Il 74% dei giovani è molto soddisfatto dell’esperienza compiuta. E le competenze e abilità acquisite favoriscono le possibilità occupazionali

Roma, 18 novembre 2014 – Esiste una cultura del dono oggi in Italia? In una società in cui la crisi continua a mordere famiglie e imprese, e sembra aggravarsi il rischio di cadere in povertà, c’è ancora fiducia nell’economia della gratuità ed è ancora possibile parlare di un impegno dell’Italia a favore dei Paesi in condizioni più svantaggiate?

Sembrerebbe proprio di sì, stando ai dati della ricerca sui giovani che hanno svolto il servizio civile nazionale all’estero realizzata dal Censis e promossa dalla Focsiv (Federazione organismi cristiani servizio internazionale volontario), che verrà presentata domani a Roma nella sede dell’istituto di ricerca.

Da quando è stato istituito nel 2001, sono oltre 5.000 i giovani fino a 28 anni che hanno speso un anno lavorando in progetti di cooperazione internazionale, collaborando a circa 600 iniziative in 75 Paesi diversi. È la punta avanzata di un piccolo esercito di ragazzi e ragazze volontari che, per periodi più o meno lunghi, magari solo per le vacanze estive, si impegnano in prima persona in progetti di sviluppo: una presenza dell’Italia all’estero qualificata e apprezzata. E al ritorno i ragazzi sono «diversi», con nuove competenze, nuove energie, maggiore facilità nel trovare o inventarsi un lavoro.

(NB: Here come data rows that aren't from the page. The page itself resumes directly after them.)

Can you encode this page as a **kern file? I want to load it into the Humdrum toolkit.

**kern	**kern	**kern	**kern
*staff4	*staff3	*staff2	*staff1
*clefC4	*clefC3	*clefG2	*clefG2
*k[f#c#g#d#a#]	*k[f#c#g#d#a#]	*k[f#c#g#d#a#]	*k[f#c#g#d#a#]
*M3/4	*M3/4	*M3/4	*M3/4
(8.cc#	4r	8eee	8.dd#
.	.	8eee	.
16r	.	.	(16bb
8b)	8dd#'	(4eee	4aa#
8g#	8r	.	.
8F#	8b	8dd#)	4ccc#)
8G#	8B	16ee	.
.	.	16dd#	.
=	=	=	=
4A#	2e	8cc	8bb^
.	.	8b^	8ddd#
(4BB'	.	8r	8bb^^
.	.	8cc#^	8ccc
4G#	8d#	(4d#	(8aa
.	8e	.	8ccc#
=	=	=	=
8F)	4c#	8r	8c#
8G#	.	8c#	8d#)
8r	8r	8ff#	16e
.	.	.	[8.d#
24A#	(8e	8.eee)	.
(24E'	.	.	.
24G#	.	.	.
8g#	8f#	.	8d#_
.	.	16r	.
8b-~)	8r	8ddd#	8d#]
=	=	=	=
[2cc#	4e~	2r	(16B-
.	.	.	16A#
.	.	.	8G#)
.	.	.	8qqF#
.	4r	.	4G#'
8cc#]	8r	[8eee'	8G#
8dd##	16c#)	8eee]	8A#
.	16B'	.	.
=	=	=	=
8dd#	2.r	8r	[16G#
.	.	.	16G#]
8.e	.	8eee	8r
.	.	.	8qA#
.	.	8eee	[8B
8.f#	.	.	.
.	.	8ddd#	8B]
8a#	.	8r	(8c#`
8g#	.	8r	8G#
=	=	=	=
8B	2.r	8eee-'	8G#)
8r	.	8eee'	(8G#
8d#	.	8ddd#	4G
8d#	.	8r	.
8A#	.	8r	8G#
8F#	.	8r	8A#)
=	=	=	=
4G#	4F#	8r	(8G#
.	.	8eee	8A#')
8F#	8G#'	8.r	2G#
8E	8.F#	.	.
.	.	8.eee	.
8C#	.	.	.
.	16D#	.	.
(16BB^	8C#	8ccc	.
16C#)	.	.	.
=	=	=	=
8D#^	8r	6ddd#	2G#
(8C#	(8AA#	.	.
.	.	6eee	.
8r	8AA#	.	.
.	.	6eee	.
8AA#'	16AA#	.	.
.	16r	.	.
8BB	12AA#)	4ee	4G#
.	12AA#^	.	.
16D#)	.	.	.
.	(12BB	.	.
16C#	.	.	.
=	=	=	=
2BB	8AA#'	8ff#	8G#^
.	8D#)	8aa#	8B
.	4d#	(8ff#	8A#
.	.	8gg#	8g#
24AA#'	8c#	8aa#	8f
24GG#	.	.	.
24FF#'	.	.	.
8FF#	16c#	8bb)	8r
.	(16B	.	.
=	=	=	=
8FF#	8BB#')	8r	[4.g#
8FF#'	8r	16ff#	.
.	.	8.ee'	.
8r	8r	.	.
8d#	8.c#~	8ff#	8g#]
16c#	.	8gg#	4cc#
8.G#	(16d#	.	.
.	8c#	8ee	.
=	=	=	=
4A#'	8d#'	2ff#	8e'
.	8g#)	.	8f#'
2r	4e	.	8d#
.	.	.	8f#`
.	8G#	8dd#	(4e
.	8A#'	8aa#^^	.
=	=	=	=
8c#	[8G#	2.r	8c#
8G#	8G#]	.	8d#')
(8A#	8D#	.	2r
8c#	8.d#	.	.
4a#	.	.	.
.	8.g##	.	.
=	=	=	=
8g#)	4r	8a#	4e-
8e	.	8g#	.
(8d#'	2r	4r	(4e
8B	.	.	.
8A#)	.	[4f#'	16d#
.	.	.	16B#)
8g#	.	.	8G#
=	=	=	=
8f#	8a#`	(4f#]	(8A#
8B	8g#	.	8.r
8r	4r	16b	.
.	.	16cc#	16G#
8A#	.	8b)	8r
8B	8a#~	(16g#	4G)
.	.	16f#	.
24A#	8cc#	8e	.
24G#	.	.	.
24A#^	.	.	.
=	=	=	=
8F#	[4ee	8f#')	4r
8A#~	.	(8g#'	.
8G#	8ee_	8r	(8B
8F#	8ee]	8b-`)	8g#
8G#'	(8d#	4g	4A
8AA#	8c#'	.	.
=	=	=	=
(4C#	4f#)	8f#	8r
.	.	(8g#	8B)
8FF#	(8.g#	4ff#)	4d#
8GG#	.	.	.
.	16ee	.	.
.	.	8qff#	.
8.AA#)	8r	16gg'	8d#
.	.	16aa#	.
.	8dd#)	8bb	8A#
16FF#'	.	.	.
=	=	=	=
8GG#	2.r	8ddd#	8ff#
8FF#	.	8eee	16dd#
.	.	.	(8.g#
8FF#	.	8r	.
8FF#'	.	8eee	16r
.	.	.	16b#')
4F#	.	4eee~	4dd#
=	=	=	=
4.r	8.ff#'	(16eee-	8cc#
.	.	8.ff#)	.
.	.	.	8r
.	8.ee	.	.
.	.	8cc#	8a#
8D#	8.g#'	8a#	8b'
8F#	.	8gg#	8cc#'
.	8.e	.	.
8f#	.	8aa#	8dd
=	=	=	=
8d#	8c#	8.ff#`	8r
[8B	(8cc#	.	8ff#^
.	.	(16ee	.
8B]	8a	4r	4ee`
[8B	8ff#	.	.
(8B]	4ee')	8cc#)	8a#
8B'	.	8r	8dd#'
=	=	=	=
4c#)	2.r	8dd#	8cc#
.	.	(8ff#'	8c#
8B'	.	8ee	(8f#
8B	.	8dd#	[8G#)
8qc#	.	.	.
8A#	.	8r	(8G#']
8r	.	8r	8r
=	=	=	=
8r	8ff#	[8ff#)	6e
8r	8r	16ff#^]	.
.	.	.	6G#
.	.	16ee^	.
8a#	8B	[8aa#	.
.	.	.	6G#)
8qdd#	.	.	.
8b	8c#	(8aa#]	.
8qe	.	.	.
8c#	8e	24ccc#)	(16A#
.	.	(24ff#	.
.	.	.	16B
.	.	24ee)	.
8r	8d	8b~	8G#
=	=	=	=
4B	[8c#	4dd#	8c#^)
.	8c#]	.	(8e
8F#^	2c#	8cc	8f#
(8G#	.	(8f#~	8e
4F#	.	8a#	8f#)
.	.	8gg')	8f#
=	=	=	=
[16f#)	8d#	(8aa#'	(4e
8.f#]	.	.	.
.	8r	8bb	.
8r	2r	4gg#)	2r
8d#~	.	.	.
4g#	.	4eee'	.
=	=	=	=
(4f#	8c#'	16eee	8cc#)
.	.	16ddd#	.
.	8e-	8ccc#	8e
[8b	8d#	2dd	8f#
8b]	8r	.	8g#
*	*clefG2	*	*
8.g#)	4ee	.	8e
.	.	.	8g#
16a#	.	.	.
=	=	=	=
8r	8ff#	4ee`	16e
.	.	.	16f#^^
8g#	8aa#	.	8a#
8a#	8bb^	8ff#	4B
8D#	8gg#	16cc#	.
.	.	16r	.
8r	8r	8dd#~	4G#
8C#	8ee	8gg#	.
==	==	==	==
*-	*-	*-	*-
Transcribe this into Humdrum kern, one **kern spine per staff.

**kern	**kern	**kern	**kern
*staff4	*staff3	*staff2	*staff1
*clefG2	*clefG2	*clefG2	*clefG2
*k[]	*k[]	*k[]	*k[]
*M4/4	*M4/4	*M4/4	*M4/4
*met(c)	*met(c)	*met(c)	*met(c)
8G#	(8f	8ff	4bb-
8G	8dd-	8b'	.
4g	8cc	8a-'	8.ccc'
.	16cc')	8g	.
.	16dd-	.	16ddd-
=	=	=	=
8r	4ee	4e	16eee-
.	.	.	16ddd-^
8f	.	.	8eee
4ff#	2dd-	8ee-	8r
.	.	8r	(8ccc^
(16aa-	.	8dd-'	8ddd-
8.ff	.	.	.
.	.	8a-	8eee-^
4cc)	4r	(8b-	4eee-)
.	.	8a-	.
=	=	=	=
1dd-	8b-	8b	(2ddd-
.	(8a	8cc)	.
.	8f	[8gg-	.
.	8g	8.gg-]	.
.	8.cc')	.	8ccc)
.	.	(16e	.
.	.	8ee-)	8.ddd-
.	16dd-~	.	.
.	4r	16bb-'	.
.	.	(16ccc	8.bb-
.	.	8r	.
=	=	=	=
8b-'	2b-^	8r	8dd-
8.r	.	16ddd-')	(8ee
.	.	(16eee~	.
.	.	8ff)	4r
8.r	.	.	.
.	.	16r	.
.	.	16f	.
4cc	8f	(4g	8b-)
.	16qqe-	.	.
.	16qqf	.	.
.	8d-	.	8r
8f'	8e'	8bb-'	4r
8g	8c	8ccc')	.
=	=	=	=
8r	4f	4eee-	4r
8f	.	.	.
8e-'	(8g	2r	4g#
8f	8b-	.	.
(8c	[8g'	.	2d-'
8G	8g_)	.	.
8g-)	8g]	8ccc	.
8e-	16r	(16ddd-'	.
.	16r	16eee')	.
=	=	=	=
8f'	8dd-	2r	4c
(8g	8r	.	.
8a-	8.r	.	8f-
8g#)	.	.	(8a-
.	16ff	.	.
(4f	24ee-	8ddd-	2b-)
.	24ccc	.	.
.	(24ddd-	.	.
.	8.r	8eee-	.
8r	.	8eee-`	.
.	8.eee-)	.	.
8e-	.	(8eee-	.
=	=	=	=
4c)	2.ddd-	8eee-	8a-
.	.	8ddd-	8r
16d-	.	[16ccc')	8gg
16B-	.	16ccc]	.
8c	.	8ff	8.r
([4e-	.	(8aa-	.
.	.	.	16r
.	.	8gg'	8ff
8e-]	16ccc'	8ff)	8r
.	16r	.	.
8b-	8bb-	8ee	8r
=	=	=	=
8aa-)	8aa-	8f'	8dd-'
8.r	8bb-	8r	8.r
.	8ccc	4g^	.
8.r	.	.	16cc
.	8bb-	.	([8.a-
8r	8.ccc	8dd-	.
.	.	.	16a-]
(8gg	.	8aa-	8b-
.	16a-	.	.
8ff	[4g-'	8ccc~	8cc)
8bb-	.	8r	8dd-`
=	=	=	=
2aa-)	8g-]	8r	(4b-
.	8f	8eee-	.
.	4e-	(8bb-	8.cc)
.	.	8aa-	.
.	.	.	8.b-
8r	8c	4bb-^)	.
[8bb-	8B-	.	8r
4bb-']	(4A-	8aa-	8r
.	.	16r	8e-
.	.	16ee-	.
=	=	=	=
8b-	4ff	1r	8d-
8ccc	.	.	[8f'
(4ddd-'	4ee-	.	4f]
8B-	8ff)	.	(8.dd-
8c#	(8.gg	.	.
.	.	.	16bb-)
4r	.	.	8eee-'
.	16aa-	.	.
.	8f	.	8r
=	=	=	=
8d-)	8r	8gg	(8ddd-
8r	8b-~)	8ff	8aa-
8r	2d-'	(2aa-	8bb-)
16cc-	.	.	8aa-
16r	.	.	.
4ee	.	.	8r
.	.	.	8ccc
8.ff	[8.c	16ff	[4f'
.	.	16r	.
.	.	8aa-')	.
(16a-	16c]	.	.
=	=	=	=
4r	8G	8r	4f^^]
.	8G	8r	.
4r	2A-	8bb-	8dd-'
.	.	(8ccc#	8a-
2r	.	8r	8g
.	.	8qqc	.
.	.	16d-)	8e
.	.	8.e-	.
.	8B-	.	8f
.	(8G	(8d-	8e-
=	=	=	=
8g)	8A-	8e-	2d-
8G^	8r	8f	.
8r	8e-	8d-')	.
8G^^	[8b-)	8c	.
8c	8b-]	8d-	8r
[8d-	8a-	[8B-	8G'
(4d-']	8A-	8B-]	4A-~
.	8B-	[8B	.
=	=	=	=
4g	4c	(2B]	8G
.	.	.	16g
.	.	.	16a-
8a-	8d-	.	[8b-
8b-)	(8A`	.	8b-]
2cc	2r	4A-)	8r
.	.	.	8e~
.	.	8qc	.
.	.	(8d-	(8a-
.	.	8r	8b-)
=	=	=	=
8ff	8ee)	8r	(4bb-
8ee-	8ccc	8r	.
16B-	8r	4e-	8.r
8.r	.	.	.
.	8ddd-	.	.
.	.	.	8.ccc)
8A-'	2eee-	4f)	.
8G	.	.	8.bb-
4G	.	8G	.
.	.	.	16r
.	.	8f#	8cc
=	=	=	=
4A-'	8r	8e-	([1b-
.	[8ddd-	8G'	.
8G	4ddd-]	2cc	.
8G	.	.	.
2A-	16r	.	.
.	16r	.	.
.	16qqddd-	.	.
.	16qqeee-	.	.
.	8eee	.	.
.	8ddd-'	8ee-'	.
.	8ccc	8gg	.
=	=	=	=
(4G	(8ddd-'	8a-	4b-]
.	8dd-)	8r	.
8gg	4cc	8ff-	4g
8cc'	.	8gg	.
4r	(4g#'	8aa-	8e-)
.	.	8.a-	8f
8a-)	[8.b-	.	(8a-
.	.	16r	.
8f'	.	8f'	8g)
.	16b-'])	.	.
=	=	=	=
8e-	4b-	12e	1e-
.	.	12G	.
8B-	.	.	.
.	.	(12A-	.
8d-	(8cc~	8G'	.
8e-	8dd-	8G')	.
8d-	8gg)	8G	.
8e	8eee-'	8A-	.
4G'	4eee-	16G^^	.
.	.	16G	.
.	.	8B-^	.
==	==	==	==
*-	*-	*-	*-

Perché scelgono di partire? Non perché non si abbia nulla da fare (opzione di un trascurabile 0,4%) e nemmeno come alternativa a un periodo di disoccupazione (1,1%). Le motivazioni sono di tipo valoriale: il 61,5% ha visto nel servizio civile all’estero l’opportunità di una crescita personale e di un arricchimento umano, il 52,2% lo ha vissuto come un modo per accrescere le proprie competenze, il 36,9% come un completamento del percorso di formazione.

È stata un’esperienza che non li ha delusi: l’87% di questi giovani ritiene che le cose siano andate secondo le loro aspettative, il 74% si dice molto soddisfatto dell’esperienza compiuta, metà del campione pensa che sia più quello che si riceve da un’esperienza del genere che quello che si dà.

La qualità che hanno appreso di più è l’apertura mentale: l’87,8% sente di averne di più rispetto a prima. Segue la solidità emotiva (65,4%). E il 66% dei giovani ritiene che le competenze acquisite durante l’anno di servizio civile all’estero siano molto o abbastanza utili nello svolgimento del loro lavoro.

Questi giovani sembrano avere una marcia in più anche nella ricerca di un lavoro: il 69% ritiene che il servizio civile all’estero sia stato utile per trovare lavoro, per il 25% è stato addirittura determinante. Non a caso, quasi il 70% di coloro che sono tornati dal servizio civile all’estero oggi è occupato. Tra gli occupati, il 73% ha trovato lavoro entro 6 mesi dal rientro, con un periodo di ricerca medio di circa 3 mesi, contro la media nazionale degli italiani laureati che è di 4,3 mesi.